Work instruction: A faithful copy without images is required: write out all the records exactly.

Stored items from a collection:

####

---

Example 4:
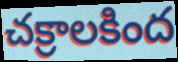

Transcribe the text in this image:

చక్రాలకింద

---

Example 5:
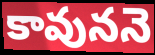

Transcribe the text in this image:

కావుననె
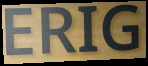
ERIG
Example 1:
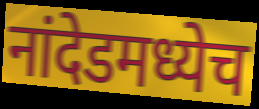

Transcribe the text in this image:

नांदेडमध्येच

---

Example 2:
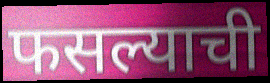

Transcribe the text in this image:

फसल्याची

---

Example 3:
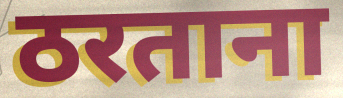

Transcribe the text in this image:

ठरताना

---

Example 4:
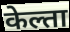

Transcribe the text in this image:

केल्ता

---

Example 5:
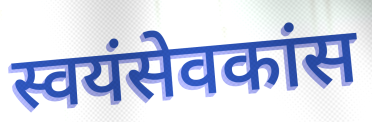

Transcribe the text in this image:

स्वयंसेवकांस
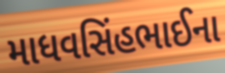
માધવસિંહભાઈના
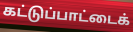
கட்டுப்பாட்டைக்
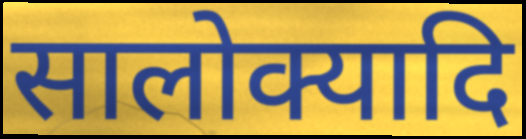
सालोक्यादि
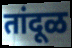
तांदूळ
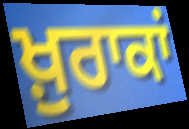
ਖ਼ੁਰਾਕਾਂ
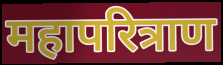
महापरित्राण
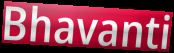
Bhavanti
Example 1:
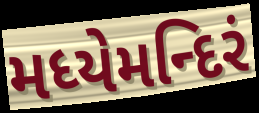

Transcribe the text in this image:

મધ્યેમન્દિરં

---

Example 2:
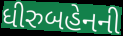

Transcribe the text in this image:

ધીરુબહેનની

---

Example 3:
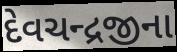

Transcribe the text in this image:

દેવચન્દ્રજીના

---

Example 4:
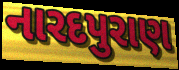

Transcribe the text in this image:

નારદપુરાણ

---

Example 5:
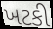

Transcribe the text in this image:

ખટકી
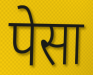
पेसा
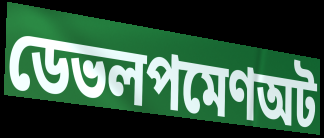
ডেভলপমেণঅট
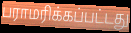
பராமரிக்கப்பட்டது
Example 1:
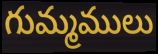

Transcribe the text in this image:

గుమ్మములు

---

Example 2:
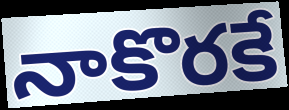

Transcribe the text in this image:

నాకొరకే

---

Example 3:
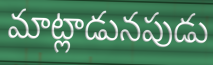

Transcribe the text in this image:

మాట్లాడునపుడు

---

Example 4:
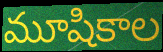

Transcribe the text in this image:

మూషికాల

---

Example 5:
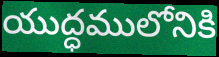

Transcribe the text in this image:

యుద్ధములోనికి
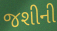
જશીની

####

Solution to this task:
---

Example 4:

Transcribe the text in this image:

చక్రాలకింద

---

Example 5:

Transcribe the text in this image:

కావుననె
ERIG
Example 1:

Transcribe the text in this image:

नांदेडमध्येच

---

Example 2:

Transcribe the text in this image:

फसल्याची

---

Example 3:

Transcribe the text in this image:

ठरताना

---

Example 4:

Transcribe the text in this image:

केल्ता

---

Example 5:

Transcribe the text in this image:

स्वयंसेवकांस
માધવસિંહભાઈના
கட்டுப்பாட்டைக்
सालोक्यादि
तांदूळ
ਖ਼ੁਰਾਕਾਂ
महापरित्राण
Bhavanti
Example 1:

Transcribe the text in this image:

મધ્યેમન્દિરં

---

Example 2:

Transcribe the text in this image:

ધીરુબહેનની

---

Example 3:

Transcribe the text in this image:

દેવચન્દ્રજીના

---

Example 4:

Transcribe the text in this image:

નારદપુરાણ

---

Example 5:

Transcribe the text in this image:

ખટકી
पेसा
ডেভলপমেণঅট
பராமரிக்கப்பட்டது
Example 1:

Transcribe the text in this image:

గుమ్మములు

---

Example 2:

Transcribe the text in this image:

నాకొరకే

---

Example 3:

Transcribe the text in this image:

మాట్లాడునపుడు

---

Example 4:

Transcribe the text in this image:

మూషికాల

---

Example 5:

Transcribe the text in this image:

యుద్ధములోనికి
જશીની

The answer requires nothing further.